Lieu cites Al Gore’s 2006 documentary “An Inconvenient Truth” as a major factor in inspiring him to work on solutions to global warming. Though he knew about the problem before and even worked on promoting green buildings in Torrance, he said the film spurred him to take more action.

Lieu has continued his work on climate change since being elected to Congress in 2014. His first piece of legislation was the Climate Solutions Act of 2015 to take what California is doing with Assembly Bill 32 and make it national.

But, he says,  the thing that keeps him up at night is North Korea.

He serves on the house foreign affairs committee and he knows from his days stationed at Guam in the Air Force that the U.S. has no good military options to overturn the current regime.

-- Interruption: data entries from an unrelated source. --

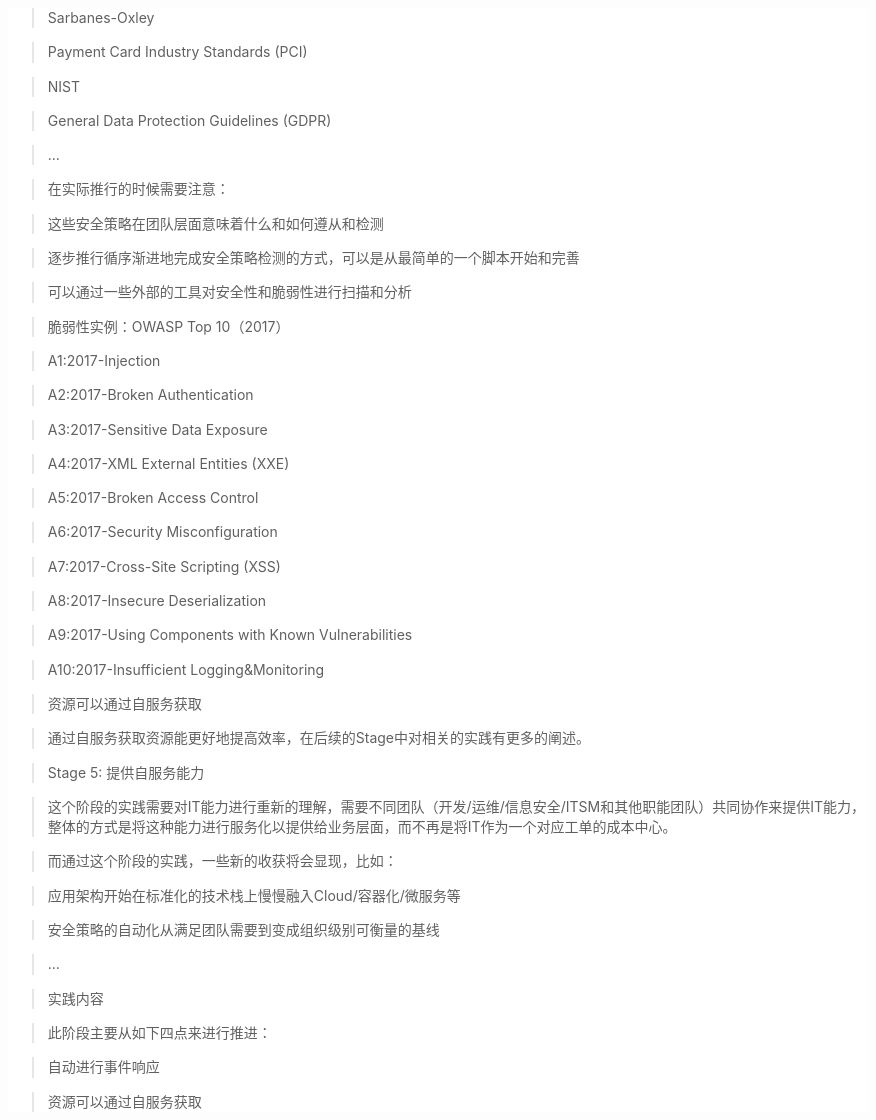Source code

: > Sarbanes-Oxley

> Payment Card Industry Standards (PCI)

> NIST

> General Data Protection Guidelines (GDPR)

> …

> 在实际推行的时候需要注意：

> 这些安全策略在团队层面意味着什么和如何遵从和检测

> 逐步推行循序渐进地完成安全策略检测的方式，可以是从最简单的一个脚本开始和完善

> 可以通过一些外部的工具对安全性和脆弱性进行扫描和分析

> 脆弱性实例：OWASP Top 10（2017）

> A1:2017-Injection

> A2:2017-Broken Authentication

> A3:2017-Sensitive Data Exposure

> A4:2017-XML External Entities (XXE)

> A5:2017-Broken Access Control

> A6:2017-Security Misconfiguration

> A7:2017-Cross-Site Scripting (XSS)

> A8:2017-Insecure Deserialization

> A9:2017-Using Components with Known Vulnerabilities

> A10:2017-Insufficient Logging&Monitoring

> 资源可以通过自服务获取

> 通过自服务获取资源能更好地提高效率，在后续的Stage中对相关的实践有更多的阐述。

> Stage 5: 提供自服务能力

> 这个阶段的实践需要对IT能力进行重新的理解，需要不同团队（开发/运维/信息安全/ITSM和其他职能团队）共同协作来提供IT能力，整体的方式是将这种能力进行服务化以提供给业务层面，而不再是将IT作为一个对应工单的成本中心。

> 而通过这个阶段的实践，一些新的收获将会显现，比如：

> 应用架构开始在标准化的技术栈上慢慢融入Cloud/容器化/微服务等

> 安全策略的自动化从满足团队需要到变成组织级别可衡量的基线

> …

> 实践内容

> 此阶段主要从如下四点来进行推进：

> 自动进行事件响应

> 资源可以通过自服务获取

The Pentagon says it would take a bloody ground war to go in and there would be a risk of a nuclear attack in response. He’s concerned about the appointment of John Bolton as national security adviser, who he believes doesn’t adequately understand the situation.

Lieu said he has no plans to stop speaking out – and tweeting – against Trump. “I decided that when he lies or does stupid things, I’ll put that out.”

He continues to wait for Republicans to join him.

“It’s disappointing that more Republicans don’t stand up to inappropriate and bizarre behavior by the president of the United States.”